Persistently positive urine cultures despite antibiotic treatment pose significant management challenges in urological stone surgery. Current guidelines recommend obtaining preoperative cultures and treating positive results with antibiotics, prior to surgery, however they provide limited guidance on managing persistent bacteriuria. While stone culture best predicts postoperative sepsis, this laboratory outcome arrives too late for preoperative risk mitigation. Literature reports sepsis rates up to 18% in patients with positive preoperative cultures, highlighting the substantial risk in this population. This study aimed to identify the prevalence and risk factors for persistent positive cultures, develop a risk stratification scoring system to guide selective re-culturing, and evaluate whether risk-stratified mitigation strategies could reduce postoperative infectious complications below expected rates.
METHODS:
A retrospective review analyzed 195 patients with positive preoperative urine cultures who underwent urological stone surgery. All patients received antibiotic treatment with re-culture prior to intervention. All cultures were obtained via catheterization to minimize contamination. Persistent positivity was defined as any growth measuring >10K on subsequent preoperative urinary culture. Specific demographic and clinical risk factors were assessed using univariate and multivariate logistic regression to develop a risk stratification scoring system. Secondary outcomes included immediate and 30-day postoperative sepsis rates.
RESULTS:
Despite antibiotic therapy, 26.2% of patients demonstrated persistent positive cultures.

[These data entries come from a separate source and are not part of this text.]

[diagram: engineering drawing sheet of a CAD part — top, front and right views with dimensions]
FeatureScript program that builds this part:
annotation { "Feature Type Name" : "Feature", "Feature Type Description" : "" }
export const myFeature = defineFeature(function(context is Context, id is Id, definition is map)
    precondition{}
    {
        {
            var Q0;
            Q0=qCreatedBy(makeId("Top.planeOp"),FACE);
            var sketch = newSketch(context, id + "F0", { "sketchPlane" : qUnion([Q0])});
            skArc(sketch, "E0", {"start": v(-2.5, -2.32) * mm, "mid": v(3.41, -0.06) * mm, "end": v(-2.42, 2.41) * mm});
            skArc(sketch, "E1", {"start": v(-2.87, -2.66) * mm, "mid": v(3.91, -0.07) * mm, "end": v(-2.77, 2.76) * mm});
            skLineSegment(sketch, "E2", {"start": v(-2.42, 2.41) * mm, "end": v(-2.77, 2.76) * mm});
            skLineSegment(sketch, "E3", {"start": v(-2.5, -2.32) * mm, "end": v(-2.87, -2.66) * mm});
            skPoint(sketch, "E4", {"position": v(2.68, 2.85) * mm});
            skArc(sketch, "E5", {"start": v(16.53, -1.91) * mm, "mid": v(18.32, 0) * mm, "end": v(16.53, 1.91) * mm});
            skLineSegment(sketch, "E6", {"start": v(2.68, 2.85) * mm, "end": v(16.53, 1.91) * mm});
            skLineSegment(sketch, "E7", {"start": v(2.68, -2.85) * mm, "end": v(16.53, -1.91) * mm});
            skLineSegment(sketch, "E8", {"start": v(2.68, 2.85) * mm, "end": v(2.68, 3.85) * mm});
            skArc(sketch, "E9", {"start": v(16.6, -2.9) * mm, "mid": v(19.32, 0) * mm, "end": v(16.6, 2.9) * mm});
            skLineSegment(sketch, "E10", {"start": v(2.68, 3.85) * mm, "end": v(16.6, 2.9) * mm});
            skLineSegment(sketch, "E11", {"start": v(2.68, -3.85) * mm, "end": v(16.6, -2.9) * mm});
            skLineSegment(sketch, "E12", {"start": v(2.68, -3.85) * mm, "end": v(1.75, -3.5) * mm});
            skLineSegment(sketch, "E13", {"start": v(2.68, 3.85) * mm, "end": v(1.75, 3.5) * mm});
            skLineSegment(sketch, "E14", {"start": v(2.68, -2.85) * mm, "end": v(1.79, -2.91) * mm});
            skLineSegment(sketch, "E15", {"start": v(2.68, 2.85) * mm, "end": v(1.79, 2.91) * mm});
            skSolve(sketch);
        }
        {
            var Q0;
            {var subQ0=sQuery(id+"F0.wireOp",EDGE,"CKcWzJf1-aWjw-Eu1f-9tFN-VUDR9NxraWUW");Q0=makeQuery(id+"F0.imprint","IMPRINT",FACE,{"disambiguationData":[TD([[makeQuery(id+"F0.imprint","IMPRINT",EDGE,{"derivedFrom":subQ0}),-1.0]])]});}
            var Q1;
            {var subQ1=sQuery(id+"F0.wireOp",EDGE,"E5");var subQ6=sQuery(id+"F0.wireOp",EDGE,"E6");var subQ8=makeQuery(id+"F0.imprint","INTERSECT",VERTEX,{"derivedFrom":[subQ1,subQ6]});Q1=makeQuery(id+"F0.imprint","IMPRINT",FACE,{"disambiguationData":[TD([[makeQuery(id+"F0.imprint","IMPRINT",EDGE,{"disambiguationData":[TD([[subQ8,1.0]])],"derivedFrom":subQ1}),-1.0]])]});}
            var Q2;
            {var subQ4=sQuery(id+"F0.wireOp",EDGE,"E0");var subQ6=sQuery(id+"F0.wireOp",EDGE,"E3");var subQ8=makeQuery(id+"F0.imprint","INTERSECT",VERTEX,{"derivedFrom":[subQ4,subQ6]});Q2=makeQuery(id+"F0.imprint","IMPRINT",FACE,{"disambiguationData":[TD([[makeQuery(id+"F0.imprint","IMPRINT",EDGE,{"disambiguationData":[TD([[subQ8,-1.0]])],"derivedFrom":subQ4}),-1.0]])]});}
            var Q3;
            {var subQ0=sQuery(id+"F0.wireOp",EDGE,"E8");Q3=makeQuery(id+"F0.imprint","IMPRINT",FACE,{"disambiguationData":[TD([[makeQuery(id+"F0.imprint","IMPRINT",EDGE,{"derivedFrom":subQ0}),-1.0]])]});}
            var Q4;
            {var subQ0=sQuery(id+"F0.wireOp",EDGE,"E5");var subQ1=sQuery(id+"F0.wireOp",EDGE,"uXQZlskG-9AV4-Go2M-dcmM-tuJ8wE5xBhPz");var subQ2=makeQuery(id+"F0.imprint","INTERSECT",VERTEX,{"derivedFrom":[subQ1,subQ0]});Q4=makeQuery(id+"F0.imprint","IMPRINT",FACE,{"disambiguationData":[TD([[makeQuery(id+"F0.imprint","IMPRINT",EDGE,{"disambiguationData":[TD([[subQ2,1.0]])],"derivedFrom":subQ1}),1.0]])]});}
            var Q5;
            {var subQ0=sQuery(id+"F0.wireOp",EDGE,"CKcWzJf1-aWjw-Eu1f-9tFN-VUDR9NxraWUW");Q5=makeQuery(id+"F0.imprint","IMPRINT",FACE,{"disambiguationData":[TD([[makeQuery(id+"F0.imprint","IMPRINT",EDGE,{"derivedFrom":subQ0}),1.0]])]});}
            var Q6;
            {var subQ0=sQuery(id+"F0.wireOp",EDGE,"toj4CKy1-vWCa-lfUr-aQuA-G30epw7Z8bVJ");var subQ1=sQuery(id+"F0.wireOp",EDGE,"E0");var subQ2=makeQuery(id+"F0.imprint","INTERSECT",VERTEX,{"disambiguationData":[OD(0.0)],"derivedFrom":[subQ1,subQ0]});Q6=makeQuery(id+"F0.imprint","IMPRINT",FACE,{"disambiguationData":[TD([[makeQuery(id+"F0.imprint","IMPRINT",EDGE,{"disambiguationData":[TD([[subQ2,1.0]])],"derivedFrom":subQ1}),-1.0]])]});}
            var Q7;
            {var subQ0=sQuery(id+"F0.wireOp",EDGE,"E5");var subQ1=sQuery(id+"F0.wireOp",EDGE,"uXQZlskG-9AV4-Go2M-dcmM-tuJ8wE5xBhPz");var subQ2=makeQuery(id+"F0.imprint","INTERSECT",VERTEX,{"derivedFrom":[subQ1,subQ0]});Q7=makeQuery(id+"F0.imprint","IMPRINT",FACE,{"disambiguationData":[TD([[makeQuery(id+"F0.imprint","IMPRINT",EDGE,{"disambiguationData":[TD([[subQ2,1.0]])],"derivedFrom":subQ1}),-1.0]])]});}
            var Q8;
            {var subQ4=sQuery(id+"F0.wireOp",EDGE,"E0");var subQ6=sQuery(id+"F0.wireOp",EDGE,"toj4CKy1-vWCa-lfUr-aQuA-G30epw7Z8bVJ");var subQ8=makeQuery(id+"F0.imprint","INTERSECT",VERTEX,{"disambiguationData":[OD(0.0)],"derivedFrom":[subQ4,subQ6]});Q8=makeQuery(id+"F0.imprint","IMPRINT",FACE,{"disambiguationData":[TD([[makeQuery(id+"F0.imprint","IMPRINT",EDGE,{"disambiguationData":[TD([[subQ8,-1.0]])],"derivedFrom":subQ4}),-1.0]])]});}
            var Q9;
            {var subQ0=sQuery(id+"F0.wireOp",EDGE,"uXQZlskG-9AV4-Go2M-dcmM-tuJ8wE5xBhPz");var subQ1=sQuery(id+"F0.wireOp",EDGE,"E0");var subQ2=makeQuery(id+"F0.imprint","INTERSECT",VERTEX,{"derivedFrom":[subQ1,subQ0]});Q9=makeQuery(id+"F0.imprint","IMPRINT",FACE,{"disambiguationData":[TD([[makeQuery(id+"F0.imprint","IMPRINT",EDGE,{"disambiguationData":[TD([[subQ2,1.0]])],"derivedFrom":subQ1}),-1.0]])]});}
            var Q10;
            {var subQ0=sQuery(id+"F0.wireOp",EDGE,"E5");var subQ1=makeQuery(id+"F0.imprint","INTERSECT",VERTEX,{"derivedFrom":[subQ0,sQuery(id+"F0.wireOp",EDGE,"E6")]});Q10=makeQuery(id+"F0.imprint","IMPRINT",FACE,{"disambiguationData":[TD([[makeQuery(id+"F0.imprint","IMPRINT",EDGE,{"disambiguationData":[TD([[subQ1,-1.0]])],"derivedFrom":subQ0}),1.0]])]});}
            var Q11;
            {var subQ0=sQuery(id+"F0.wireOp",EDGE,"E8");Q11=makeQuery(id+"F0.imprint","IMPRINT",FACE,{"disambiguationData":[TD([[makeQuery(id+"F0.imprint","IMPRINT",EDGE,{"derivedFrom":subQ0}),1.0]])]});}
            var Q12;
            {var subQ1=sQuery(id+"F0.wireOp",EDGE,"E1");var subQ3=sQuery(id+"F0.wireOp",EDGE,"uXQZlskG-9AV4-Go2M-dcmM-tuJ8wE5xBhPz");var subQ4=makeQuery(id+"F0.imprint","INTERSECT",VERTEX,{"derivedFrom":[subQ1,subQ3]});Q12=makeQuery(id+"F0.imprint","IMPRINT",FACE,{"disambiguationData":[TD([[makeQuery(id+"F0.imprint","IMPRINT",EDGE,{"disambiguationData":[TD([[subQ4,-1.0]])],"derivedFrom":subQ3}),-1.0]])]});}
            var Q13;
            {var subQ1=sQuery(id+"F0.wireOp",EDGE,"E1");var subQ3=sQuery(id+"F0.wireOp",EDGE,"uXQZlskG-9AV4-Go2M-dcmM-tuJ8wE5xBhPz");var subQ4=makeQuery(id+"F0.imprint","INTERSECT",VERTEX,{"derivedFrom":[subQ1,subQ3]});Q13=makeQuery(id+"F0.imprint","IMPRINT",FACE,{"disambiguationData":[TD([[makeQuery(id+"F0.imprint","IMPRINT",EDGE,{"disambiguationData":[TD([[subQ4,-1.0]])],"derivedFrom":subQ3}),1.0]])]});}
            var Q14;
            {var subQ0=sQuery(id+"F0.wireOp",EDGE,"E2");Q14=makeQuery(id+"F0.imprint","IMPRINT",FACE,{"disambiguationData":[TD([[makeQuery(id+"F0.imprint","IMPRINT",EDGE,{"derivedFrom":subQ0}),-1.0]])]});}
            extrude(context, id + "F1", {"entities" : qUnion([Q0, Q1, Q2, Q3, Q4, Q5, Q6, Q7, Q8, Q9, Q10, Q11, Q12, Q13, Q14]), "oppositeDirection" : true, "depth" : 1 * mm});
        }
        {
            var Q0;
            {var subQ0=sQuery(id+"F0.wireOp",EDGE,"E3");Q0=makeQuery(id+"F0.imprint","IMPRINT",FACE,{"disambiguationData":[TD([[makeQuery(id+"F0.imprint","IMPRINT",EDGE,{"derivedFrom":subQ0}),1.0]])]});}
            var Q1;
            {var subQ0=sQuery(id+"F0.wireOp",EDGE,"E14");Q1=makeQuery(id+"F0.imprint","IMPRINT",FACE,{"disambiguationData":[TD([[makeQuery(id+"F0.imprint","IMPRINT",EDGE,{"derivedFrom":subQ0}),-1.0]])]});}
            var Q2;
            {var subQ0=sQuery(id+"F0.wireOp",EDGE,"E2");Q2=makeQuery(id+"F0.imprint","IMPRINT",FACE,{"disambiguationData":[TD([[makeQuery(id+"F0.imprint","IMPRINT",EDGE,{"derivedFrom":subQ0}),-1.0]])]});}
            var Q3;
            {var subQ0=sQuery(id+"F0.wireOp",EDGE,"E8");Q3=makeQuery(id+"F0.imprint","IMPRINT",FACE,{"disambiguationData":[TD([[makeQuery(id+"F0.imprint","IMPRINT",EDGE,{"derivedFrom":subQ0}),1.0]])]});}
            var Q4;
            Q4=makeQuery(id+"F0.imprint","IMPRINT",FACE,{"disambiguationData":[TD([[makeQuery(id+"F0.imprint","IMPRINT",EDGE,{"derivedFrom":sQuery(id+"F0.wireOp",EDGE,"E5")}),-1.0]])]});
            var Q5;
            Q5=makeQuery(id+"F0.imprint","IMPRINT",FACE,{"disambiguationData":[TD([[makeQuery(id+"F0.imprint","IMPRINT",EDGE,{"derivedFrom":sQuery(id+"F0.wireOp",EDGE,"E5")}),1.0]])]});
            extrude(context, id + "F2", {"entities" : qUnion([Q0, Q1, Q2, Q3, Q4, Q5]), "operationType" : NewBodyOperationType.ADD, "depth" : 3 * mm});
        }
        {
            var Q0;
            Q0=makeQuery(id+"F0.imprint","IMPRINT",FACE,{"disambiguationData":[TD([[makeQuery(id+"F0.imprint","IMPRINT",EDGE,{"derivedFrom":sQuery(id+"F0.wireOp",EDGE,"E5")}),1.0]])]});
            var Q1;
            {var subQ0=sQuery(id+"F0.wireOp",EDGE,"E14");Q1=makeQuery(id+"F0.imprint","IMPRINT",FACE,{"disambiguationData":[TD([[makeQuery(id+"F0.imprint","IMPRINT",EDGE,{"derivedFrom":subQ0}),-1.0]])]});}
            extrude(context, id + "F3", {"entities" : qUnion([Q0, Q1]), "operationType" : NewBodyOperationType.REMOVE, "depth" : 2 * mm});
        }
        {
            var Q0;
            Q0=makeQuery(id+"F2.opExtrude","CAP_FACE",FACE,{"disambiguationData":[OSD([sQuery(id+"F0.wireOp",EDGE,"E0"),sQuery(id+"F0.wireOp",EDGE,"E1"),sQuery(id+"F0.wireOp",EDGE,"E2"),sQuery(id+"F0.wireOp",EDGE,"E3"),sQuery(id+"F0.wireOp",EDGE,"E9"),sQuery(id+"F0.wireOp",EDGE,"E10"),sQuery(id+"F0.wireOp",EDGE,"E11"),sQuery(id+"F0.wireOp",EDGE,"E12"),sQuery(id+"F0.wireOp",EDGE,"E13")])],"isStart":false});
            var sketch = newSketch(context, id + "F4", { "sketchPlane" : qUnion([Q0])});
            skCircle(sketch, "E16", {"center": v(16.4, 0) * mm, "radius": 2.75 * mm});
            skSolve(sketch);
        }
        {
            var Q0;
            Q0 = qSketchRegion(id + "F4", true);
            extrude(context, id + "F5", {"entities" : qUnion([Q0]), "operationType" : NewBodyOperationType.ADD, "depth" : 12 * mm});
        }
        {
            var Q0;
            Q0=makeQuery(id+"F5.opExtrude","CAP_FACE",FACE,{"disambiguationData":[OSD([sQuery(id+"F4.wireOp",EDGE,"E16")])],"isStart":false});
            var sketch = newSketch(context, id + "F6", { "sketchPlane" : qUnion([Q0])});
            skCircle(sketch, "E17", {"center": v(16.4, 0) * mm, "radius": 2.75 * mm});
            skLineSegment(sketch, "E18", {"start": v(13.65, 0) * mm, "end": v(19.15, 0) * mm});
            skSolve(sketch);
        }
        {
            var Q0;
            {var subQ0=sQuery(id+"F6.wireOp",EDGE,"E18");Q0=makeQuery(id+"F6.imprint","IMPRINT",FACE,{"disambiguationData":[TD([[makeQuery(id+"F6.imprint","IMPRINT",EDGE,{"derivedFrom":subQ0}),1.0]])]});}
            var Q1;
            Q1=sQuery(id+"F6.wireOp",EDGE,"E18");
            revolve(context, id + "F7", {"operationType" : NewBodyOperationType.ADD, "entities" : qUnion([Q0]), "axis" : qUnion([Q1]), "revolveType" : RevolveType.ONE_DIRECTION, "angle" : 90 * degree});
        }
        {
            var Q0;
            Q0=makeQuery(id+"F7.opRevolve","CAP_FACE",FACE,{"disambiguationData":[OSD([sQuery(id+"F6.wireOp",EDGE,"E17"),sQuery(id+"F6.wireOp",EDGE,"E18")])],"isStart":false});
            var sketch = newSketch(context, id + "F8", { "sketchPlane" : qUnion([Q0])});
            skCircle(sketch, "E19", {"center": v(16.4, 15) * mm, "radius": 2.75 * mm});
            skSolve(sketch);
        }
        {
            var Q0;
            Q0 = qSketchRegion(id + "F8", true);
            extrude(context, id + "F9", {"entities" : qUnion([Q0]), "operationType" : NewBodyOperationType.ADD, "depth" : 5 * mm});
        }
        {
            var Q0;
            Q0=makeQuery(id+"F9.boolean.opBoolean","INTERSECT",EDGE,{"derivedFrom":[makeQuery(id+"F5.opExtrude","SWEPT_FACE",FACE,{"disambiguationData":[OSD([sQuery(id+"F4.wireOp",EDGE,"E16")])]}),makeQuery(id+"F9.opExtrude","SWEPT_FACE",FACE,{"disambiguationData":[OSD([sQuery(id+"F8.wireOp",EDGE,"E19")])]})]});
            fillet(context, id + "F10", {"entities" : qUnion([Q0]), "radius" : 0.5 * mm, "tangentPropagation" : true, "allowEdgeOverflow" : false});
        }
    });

Significant risk factors in univariate analysis included the history of urosepsis upon previous stent placement (Odds ratio, OR=6.73, p<0.001), multi-drug-resistant organisms (MDRO) (OR=4.64, p=0.002), history of recurrent urinary tract infections (UTIs) (OR=2.93, p=0.002), and presence of indwelling devices (OR=2.69, p=0.004). Our scoring system achieved 72% sensitivity and 61% specificity at ≥2 risk factors, potentially reducing repeat cultures by 59%. High-risk patients received intensified mitigation strategies including additional antibiotic/anti-fungal therapy, strategic surgical delay with extended antimicrobials, and surgery cancellation with intravenous treatment.
CONCLUSION:
Despite treating a 100% culture-positive cohort with expected sepsis rates of 5-18% based on literature, our risk-stratified management approach achieved remarkably lower rates, maintaining comparable sepsis outcomes between persistent positive and no-growth groups (immediate: 3.92% vs 2.78%; 30-day: 5.88% vs 3.47%). This substantial reduction from expected rates suggests that tailored antibiotic strategies and vigilant perioperative management can effectively neutralize the elevated infection risk in patients with persistent positive cultures, particularly those with multiple risk factors or organism shifts following initial treatment. The protocol demonstrates that proportional risk mitigation based on culture persistence predictors may transform high-risk patients into standard-risk through targeted intervention.